Nearly 80-year-old Said Amin Ibragimov is among more than 60 fighters for Chechen independence who will not be allowed into the Sejm today for a conference marking the 30th anniversary of the death of Dzhokhar Dudayev. Ibragimov was persecuted by the services of Vladimir Putin, which organized several assassination attempts against him. Now he is barred from entering the parliament headed by Włodzimierz Czarzasty.
As reported by Niezalezna, a conference is scheduled to take place in the Sejm on Thursday to mark the 30th anniversary of Dzhokhar Dudayev’s death. On this occasion, Chechen fighters for the region’s independence were expected to arrive at the Polish parliament. Among them are those who had to flee their homeland due to Russian aggression and persecution.
However, most of them were denied permission to enter the Sejm. Among them is today’s nearly 80-year-old Said Amin Ibragimov, a leading member of the Chechen separatist movement.
Adam Borowski recalled on TV Republika that Ibragimov has lived for years in France, in Strasbourg. Despite fleeing to a European country, several assassination attempts were carried out against him, most of which are attributed to Russian services.
Assassination attempts on his life
Said Amin Ibragimov is a human rights defender against whom Russia organized four assassination attempts, all of which he survived.
“He was attacked by Russian agents while fishing. He was beaten and tortured – his body was burned with cigarettes, then he was thrown into a pit and covered with earth. Fortunately, he managed to dig himself out and was rescued,” Borowski said on Michał Rachoń program.
Media reported on the case in 2015, stating that Ibragimov arrived in France in the early 2000s. Until he was officially granted asylum, he remained under constant threat. He survived several assassination attempts in his new home, as well as a knife attack during a trip to Istanbul.
Brutal torture
In August 2014, the incident recalled by Borowski took place. Then 68-year-old Chechen, while relaxing at his suburban house, went to the river to fish. Suddenly he heard a noise – several men appeared behind him, one of whom struck him on the head so hard that he lost consciousness.
When he regained consciousness, he found himself on a boat on the river with his captors. “They were polite and said we should come to an agreement,” Ibragimov recalled. However, he replied that he would not make any deals with bandits. He was then struck again.
“When we were in the forest, they began to torture me, burning me with a heated iron and crushing my fingers. The pain was terrible. They drove sharp objects into my legs and burned me with cigarettes,” he recounted in an interview with the media.
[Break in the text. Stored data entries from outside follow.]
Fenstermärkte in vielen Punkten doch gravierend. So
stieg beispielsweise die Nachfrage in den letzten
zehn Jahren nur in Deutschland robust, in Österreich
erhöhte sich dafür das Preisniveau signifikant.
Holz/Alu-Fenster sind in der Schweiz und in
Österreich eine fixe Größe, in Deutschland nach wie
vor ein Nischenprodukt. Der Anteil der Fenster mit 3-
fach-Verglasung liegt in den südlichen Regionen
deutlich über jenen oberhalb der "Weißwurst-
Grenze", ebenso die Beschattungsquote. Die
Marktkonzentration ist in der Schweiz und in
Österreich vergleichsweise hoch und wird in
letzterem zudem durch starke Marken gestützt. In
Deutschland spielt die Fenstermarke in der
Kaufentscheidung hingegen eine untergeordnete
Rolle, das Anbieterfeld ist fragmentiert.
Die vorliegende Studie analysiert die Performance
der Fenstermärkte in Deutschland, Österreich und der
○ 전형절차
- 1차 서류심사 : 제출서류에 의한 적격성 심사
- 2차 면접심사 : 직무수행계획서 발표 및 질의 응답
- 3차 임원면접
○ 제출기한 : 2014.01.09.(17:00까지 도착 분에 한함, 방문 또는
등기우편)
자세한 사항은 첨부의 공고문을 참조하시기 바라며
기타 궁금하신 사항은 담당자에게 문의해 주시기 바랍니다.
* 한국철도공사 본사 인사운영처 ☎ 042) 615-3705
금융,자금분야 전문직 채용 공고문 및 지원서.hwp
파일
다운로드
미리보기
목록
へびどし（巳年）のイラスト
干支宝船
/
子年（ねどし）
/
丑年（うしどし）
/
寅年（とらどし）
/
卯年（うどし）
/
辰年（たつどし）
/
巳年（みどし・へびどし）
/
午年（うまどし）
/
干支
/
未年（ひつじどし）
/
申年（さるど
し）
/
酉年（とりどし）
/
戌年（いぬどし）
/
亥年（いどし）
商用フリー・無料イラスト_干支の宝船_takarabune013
This lasted for more than two days. After that time, they left him at night, half-dead, in a ditch in the forest. His clothes were covered in blood. The next day, he was awakened by falling rain. Ibragimov was taken to hospital, where numerous burns and cut wounds were treated.
Putin’s revenge
“I am more than certain they were FSB agents. There is no other explanation,” he stated. He remembered that the men spoke with a clear Russian accent.
In his view, the motive for the retaliation by Vladimir Putin’s people was a motion he had filed a few weeks earlier with the International Criminal Court in The Hague to initiate criminal proceedings against President Putin and other Russian officials for alleged war crimes, crimes against humanity, and genocide against the Chechen people committed during the two wars with Russian armed forces in the 1990s.